The ClamAV monitoring output is generated within audit logs. To access these logs, an admin must set up audit log delivery to an Amazon S3 bucket. For the JSON schema for new auditable events that are specific to ClamAV, see Audit log schemas for Capsule8 and ClamAV.
Important
It is your responsibility to review ClamAV logs. At the sole discretion of Databricks, Databricks may review these logs but does not make a commitment to do so. If the agent detects a malicious activity, it is your responsibility to triage these events and open a support ticket with Databricks if the resolution or remediation requires an action by Databricks. Databricks may take action on the basis of these logs, including suspending or terminating the resources, but does not make any commitment to do so.
When a new AMI is built, updated signature files are included within the new AMI.
Vulnerability scans (Qualys)
A monitor agent called Qualys performs vulnerability scans of the container host (VM) for certain known CVEs.
Important
The scanning happens in representative images in the Databricks environments.

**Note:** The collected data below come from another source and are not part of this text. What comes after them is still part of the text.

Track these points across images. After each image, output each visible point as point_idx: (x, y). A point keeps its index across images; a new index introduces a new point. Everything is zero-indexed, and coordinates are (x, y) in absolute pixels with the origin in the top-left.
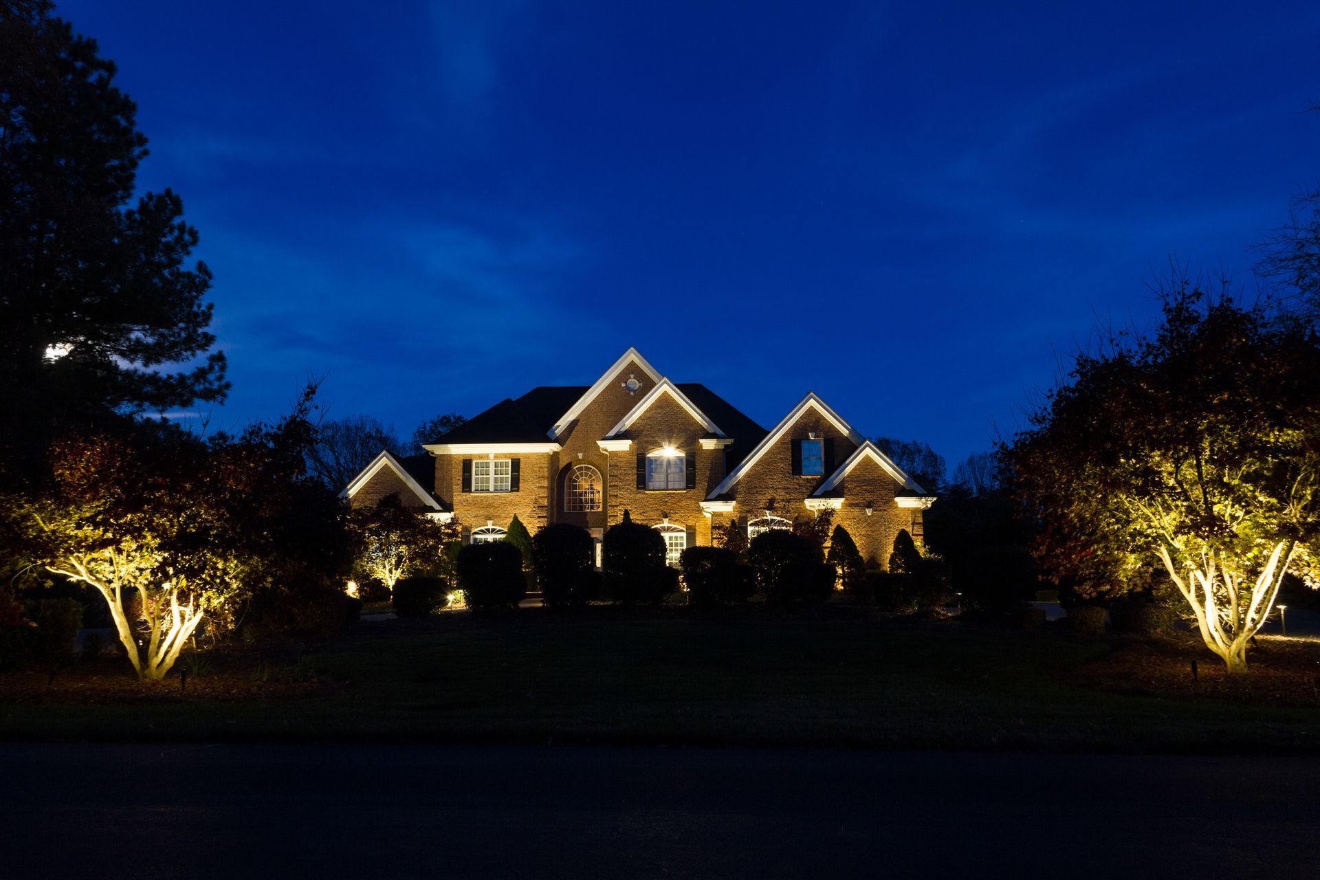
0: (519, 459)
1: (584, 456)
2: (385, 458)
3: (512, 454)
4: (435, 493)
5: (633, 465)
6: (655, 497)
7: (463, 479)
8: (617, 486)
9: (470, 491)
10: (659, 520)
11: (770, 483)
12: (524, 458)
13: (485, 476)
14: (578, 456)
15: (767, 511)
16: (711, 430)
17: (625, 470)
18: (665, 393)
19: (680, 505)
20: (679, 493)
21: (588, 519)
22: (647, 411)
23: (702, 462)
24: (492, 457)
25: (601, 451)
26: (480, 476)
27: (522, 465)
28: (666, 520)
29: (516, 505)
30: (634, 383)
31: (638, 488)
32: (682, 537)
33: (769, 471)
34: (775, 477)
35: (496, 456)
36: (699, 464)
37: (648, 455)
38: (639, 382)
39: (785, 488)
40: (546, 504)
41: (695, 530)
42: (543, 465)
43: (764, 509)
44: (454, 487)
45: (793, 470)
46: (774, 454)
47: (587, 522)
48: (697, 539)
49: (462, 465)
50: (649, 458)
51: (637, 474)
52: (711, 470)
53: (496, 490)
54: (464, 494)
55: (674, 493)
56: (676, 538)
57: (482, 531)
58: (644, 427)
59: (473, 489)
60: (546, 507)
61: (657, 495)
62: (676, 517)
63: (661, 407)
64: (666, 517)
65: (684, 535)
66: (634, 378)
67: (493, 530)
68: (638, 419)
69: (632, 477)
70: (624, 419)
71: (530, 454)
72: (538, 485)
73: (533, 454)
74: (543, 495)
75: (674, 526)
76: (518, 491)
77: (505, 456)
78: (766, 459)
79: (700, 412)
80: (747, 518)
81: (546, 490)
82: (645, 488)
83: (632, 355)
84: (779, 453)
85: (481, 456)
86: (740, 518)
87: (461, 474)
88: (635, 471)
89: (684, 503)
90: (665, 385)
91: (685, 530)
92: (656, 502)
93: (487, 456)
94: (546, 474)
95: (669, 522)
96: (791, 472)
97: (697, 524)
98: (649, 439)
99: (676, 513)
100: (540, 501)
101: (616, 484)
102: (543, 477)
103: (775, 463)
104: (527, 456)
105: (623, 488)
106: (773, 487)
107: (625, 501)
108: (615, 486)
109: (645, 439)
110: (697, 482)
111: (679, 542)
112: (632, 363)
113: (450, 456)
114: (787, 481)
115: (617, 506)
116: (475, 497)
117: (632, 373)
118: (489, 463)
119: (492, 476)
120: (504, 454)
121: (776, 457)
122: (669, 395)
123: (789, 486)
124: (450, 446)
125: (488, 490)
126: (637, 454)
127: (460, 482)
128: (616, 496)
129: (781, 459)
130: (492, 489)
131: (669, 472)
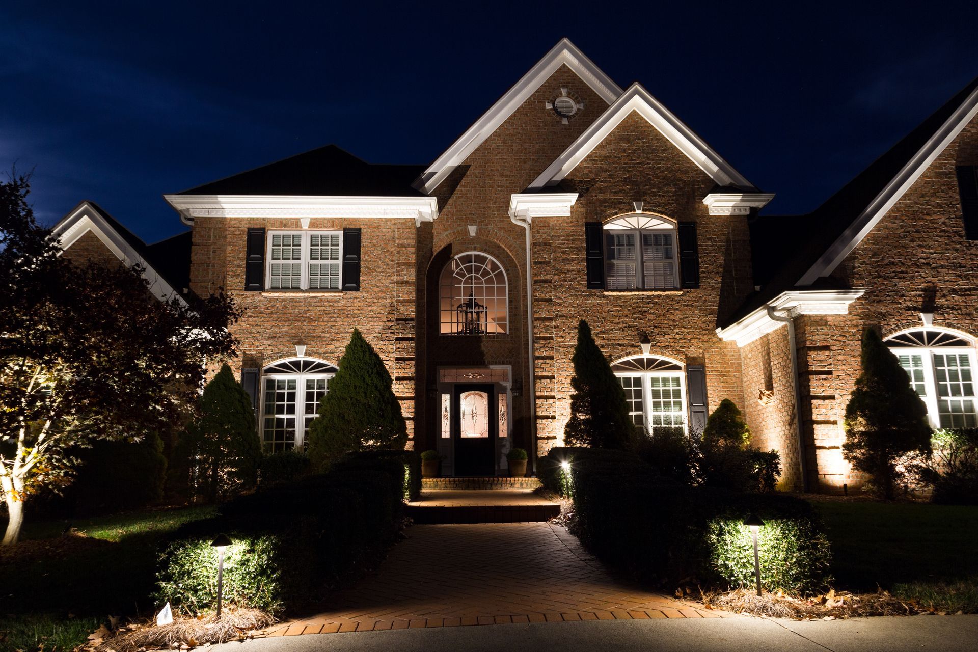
0: (360, 229)
1: (479, 232)
2: (85, 217)
3: (345, 219)
4: (190, 291)
5: (578, 244)
6: (623, 304)
7: (247, 264)
8: (550, 281)
9: (262, 289)
10: (633, 346)
11: (922, 255)
12: (370, 227)
13: (291, 262)
14: (467, 232)
15: (922, 315)
16: (726, 180)
17: (564, 252)
18: (634, 114)
19: (672, 317)
20: (668, 297)
21: (483, 348)
22: (601, 146)
23: (709, 239)
24: (305, 225)
25: (513, 221)
26: (281, 262)
27: (364, 241)
28: (646, 347)
29: (354, 316)
30: (566, 102)
31: (590, 286)
32: (677, 381)
33: (918, 231)
34: (931, 243)
35: (314, 223)
36: (703, 244)
37: (605, 227)
38: (577, 102)
39: (955, 267)
40: (413, 315)
41: (703, 366)
42: (406, 242)
43: (915, 309)
44: (229, 279)
45: (967, 228)
46: (923, 196)
47: (482, 354)
48: (709, 382)
49: (245, 238)
50: (607, 230)
51: (588, 261)
52: (727, 254)
53: (312, 289)
54: (249, 293)
55: (659, 297)
56: (665, 381)
57: (284, 365)
58: (597, 174)
59: (268, 285)
60: (412, 320)
61: (626, 299)
62: (665, 340)
63: (627, 140)
64: (646, 340)
65: (682, 375)
66: (569, 95)
67: (307, 364)
68: (585, 160)
69: (578, 266)
70: (563, 156)
71: (380, 220)
72: (395, 278)
73: (388, 220)
74: (406, 297)
75: (661, 358)
76: (357, 289)
77: (332, 223)
78: (909, 206)
79: (705, 147)
80: (880, 329)
81: (412, 288)
82: (604, 286)
83: (566, 52)
84: (934, 194)
85: (283, 223)
86: (864, 329)
87: (243, 255)
88: (583, 255)
89: (678, 315)
90: (637, 97)
91: (682, 364)
92: (626, 312)
93: (296, 223)
94: (412, 259)
95: (652, 352)
96: (963, 233)
97: (706, 355)
98: (608, 196)
99: (665, 334)
100: (402, 308)
101: (548, 277)
102: (407, 264)
103: (928, 214)
104: (375, 224)
105: (561, 286)
106: (928, 264)
107: (565, 311)
108: (545, 281)
109: (600, 196)
110: (701, 275)
111: (671, 387)
112: (564, 70)
113: (224, 219)
114: (956, 250)
115: (551, 319)
116: (270, 300)
117: (564, 87)
118: (299, 236)
119: (305, 260)
120: (329, 220)
121: (927, 203)
122: (642, 118)
123: (963, 262)
124: (224, 199)
125: (297, 289)
126: (587, 224)
127: (242, 271)
128: (549, 301)
129: (940, 206)
130: (304, 285)
131: (645, 258)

You can request the Qualys scan reports from your Databricks representative.
When vulnerabilities are found via Qualys, Databricks tracks them against its Vulnerability Management SLA and releases an updated image when available. It is your responsibility to restart all compute resources regularly to keep the image up-to-date with the latest image version.
Management and upgrade of monitoring agents
The additional monitoring agents that are on the disk images used for the compute resources in the Classic data plane are part of the standard Databricks process for upgrading systems:
The Classic data plane base disk image (AMI) is owned, managed, and patched by Databricks.
Databricks delivers and applies security patches by releasing new disk images (AMIs). The delivery schedule depends on new functionality and the SLA for discovered vulnerabilities. Typical delivery is every 2-4 weeks.
The base operating system for the data plane is Ubuntu Advantage 18.04 LTS.
Databricks clusters and pro or classic SQL warehouses are ephemeral by default. Upon launch, clusters and pro or classic SQL warehouses use the latest available base image. Older versions that may have security vulnerabilities are unavailable for new clusters.
You are responsible for ensuring that you do not have long-running clusters.
You are responsible for restarting clusters (using the UI or API) regularly to ensure they use the latest patched host VM images.
Databricks can share upon request a Databricks notebook that lists your workspace’s running clusters and identifies hosts older than a specified number of days and optionally restart a cluster.
Monitor agent termination
If a monitor agent on the worker VM is found to be not running due to crash or other termination, the system will attempt to restart the agent.
Data retention policy for monitor agent data
ClamAV and Capsule8 logs are sent to your own Amazon S3 bucket as part of audit log delivery. Retention, ingestion, and analysis of these logs is your responsibility.
Qualys vulnerability reports and logs are retained for at least one year by Databricks in the Qualys SaaS platform. You can request the vulnerability reports if needed. You can request the logs from your Databricks representative.